* _TASK REQUIREMENTS_
Set down all the data again. Change nothing.
--- START ---
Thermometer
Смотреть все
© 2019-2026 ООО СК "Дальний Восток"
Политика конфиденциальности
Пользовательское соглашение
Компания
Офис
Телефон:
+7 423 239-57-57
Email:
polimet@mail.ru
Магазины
--- END ---
* _WORKED SOLUTION_
Thermometer
Смотреть все
© 2019-2026 ООО СК "Дальний Восток"
Политика конфиденциальности
Пользовательское соглашение
Компания
Офис
Телефон:
+7 423 239-57-57
Email:
polimet@mail.ru
Магазины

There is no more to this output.